The first "modern" steel helmets were introduced by the French army in early 1915 and were shortly followed by the British army later that year. With plans on the drawing board, experimental helmets in the field, ("Gaede" helmet), and some captured French and British helmets the German army began tests for their own steel helmet at the Kummersdorf Proving Grounds in November, and in the field in December 1915. An acceptable pattern was developed and approved and production began at Eisen-und Hüttenwerke, AG Thale/Harz, in the spring of 1916. These first modern M16 helmets evolved into the M18 helmets by the end of WWI. At the end of WWI it is estimated that Germany had produced about 8,500,000 steel helmets. As a result of the restrictions placed on the German’s by the Treaty of Versailles, which dictated a standing army of only 100,000 personnel, there was an abundant surplus of these helmets, and though they saw widespread use by Freikorps personnel, there was still a stockpile controlled by the Reichswehr.
These excess helmets underwent minor modifications in 1923 with the addition of provincial identifying shield decals and in 1931 with the development of a new chinstrap and liner system.

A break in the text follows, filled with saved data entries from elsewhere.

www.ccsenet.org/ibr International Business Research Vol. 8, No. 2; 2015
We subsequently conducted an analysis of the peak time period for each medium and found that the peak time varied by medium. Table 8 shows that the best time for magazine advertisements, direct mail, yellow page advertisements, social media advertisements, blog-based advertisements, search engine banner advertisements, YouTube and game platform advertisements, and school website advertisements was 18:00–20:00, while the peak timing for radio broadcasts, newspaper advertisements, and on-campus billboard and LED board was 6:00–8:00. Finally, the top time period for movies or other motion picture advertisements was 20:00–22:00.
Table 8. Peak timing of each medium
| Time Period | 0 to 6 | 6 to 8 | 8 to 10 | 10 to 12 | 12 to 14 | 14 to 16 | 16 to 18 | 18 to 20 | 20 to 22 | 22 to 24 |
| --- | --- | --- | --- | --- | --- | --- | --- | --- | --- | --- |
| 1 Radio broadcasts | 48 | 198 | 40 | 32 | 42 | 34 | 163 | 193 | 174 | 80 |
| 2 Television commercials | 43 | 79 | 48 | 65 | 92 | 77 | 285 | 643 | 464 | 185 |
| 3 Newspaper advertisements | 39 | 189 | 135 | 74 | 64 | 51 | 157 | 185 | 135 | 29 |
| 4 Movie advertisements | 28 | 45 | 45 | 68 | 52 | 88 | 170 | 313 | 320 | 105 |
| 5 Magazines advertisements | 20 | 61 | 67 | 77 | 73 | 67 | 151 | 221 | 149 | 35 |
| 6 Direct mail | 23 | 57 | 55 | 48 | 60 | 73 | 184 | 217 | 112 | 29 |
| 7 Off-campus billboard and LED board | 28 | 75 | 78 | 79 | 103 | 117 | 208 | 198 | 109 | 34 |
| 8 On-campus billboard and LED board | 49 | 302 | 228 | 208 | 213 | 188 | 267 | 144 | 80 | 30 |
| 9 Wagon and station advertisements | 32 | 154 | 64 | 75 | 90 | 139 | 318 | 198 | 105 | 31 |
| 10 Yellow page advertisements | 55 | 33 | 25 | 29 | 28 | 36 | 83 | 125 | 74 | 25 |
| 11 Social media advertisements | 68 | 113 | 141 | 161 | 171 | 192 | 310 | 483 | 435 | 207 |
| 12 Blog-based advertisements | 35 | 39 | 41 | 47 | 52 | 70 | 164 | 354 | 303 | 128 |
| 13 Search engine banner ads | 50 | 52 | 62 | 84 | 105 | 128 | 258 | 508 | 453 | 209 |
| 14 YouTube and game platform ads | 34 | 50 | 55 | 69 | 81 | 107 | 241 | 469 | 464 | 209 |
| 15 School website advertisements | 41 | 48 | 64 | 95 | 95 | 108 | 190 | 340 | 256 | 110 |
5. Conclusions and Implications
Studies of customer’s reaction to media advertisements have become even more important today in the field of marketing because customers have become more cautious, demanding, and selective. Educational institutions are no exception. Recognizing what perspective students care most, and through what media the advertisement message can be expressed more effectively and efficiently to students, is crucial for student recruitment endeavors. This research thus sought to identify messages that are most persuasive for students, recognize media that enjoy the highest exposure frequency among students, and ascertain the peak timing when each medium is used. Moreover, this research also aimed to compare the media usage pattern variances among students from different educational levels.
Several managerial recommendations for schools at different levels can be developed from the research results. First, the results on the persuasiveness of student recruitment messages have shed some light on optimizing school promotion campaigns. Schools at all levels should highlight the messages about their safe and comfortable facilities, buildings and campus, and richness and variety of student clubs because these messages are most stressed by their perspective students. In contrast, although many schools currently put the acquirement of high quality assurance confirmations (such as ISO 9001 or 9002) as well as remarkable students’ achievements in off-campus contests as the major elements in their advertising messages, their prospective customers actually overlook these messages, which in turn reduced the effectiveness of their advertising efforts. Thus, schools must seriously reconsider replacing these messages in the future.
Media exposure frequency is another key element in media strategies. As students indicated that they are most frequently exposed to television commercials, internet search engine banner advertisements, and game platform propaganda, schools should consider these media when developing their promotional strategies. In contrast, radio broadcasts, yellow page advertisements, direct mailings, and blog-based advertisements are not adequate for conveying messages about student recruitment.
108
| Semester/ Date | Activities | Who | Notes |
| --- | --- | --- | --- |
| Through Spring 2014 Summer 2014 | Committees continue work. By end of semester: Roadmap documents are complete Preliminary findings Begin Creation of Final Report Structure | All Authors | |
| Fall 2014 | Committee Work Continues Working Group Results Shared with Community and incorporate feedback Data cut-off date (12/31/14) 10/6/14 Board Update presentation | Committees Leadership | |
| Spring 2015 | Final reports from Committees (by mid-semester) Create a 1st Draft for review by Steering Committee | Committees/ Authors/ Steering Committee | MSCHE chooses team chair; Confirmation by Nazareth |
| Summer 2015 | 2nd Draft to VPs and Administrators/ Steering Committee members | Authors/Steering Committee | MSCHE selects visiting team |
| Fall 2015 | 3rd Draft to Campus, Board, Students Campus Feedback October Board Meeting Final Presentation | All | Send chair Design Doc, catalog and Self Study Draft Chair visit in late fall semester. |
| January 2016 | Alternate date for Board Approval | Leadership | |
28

Although helmet development was ongoing when Hitler came to power in 1933, the M16 and M18 helmets were still the main headgear worn by the Reichswehr. The helmets remained the same until March 1933 when the provincial shields were discontinued in favour of the national tri-color shield. In 1934 the national eagle shield was introduced, and both the tri-color and eagle shields were applied to the helmets. After the development of the new M35 helmet, the WWI helmets were still issued to second line and training troops well into WWII. The Austrian M16 was almost identical to the German version with the positioning of the chinstrap liner rivets being the most readily identifiable difference.